Все это, несомненно, положительное достояние античного художественного
наследства должно получить, однако, совершенно иную оценку, как только мы
перестанем брать это искусство и эти эстетические теории в изолированном
виде и возьмем их со всей той почвой, на которой они выросли, и со всей той
социальной атмосферой, в которой они развивались. К сожалению, тут у
большинства историков, эстетиков и искусствоведов сразу начинает слабеть
память - декларированная вначале рабовладельческая формация сразу
забывается, как только переходят к Миронам и Фидиям, к Поликлетам и
Праксителям. Забывают здесь то, что известно всякому школьнику, а именно,
что рабовладельческая формация есть удушение человека и личности, что она и
внутренне и внешне заковывает человека в кандалы. В условиях рабства
невозможен человек в полноте и гармонии его индивидуальных и социальных сил,
он существует здесь лишь как вещь, как тело, как домашнее животное. Если
всерьез это признавать, то следует поставить вопрос: где же, в чем же и как
же именно проявляется в античном искусстве и в античной эстетике эта
рабовладельческая атмосфера?
Тут-то и начинается наше современное расхождение с античностью, наше
полное ее неприятие, та историческая бездна, которая залегает между
рабовладельческой формацией и социализмом. Очень хорошо, что античное
искусство телесно и вещественно. Но эта телесность является там выражением
рабовладельческих отношений; и уже по одному этому она оказывается там
скованной, стабильной и стационарной, неспособной выражать человеческую
жизнь в ее полноте, не выражающей все личные и социальные возможности
человека.

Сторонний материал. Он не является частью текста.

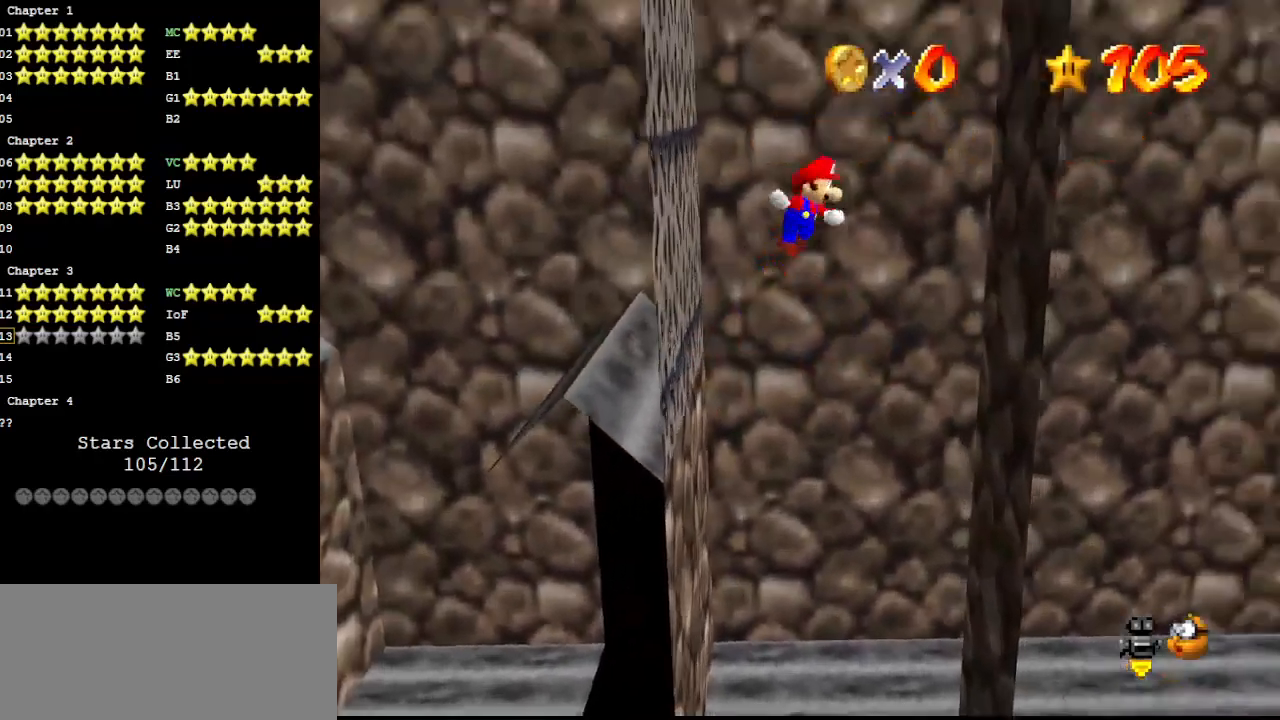
{"buttons": [], "left_stick": "right", "events": [[67, "left_stick", "right"], [467, "A", "up"]]}
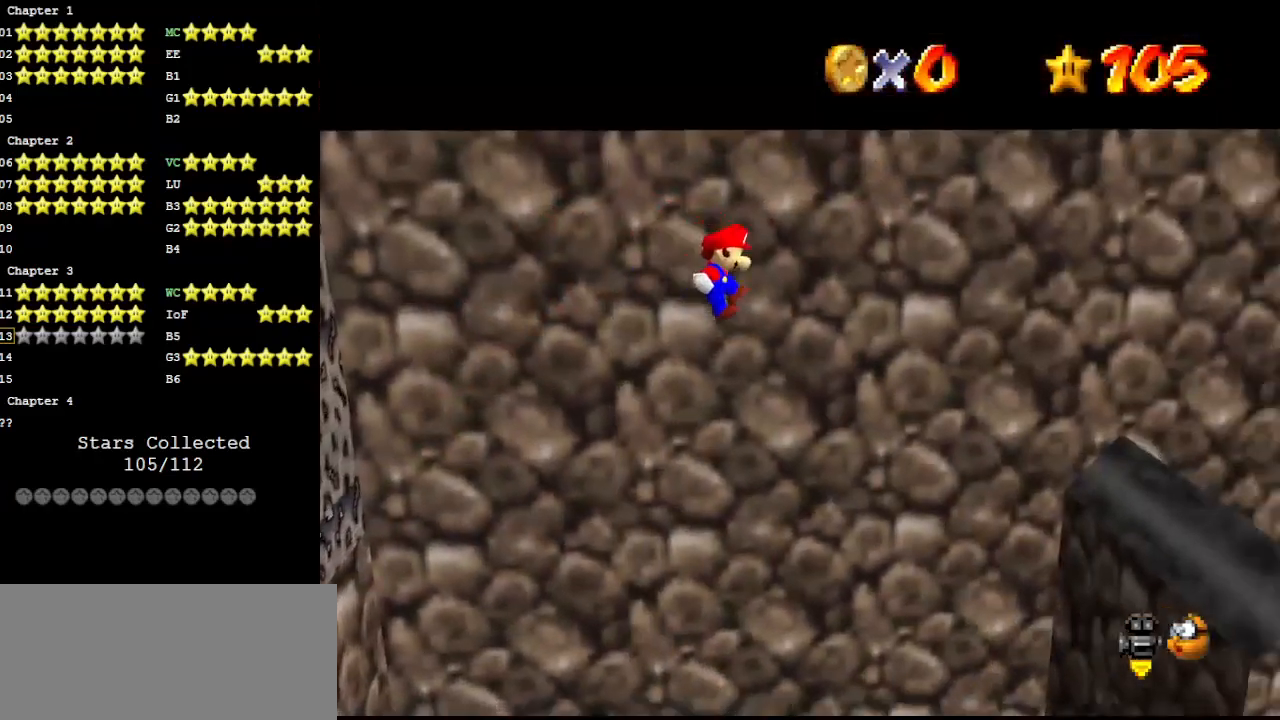
{"buttons": [], "left_stick": "right", "events": [[100, "DPAD_DOWN", "down"], [167, "DPAD_DOWN", "up"]]}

В античном искусстве эпохи классики прекрасно то, что оно не
психологично, что оно не превращается в субъективистское самолюбование, что
оно высокоидейно и потому целомудренно и монументально. Однако его духовный
идеал есть идеал господина в противоположность рабу; и уже это одно сразу
ограничивает для нас широкую и глубокую значимость античного искусства и
делает его, несмотря на всю его телесность, удивительно абстрактным, потому
что отражать в человеке только его организационные функции - это значит
отражать человека односторонне, отражать его абстрактно. Античная
классическая статуя, имеющая своею целью выразить чисто телесное движение,
физическое положение тела, его манеру держать себя, - такая статуя дает нам
не всего человека, а только одну из его сторон, т.е. дает его абстрактно. И
то, что эта абстрактная сторона является в данном случае по своему
содержанию стороной чисто физической, как раз и есть результат толкования
человека как тела, т.е. результат рабовладельческой формации. Потому-то
античная скульптура далека нам; ее телесность не выражает цельного человека
или борьбы за цельного человека, а это значит, что социалистическое
искусство может воспользоваться такой абстрактной скульптурой только лишь в
виде третьестепенного подсобного метода.
Наконец, чрезвычайно ценно то, что античное искусство не оторвано от
жизни, и является ее составной частью, одним из ее творческих начал. Но тем
не менее раз сама-то жизнь является здесь рабовладельческой, то все черты
непрогрессивности этой последней, все черты ее скованности,
неповоротливости, духовной социальной ограниченности - все эти черты
оказываются характерными и для самого искусства, и само это искусство,
формально занимающее (по крайней мере в эпоху классики) правильную позицию,
в конечном счете оказывается для нас тоже чем-то нежизненным, нетворческим,
духовно и социально ограниченным.
Таким образом, наша современная оценка античного искусства ни в коем
случае не может быть односторонней, прямолинейной, формально-логической,
построенной только на одних утверждениях или только на одних отрицаниях.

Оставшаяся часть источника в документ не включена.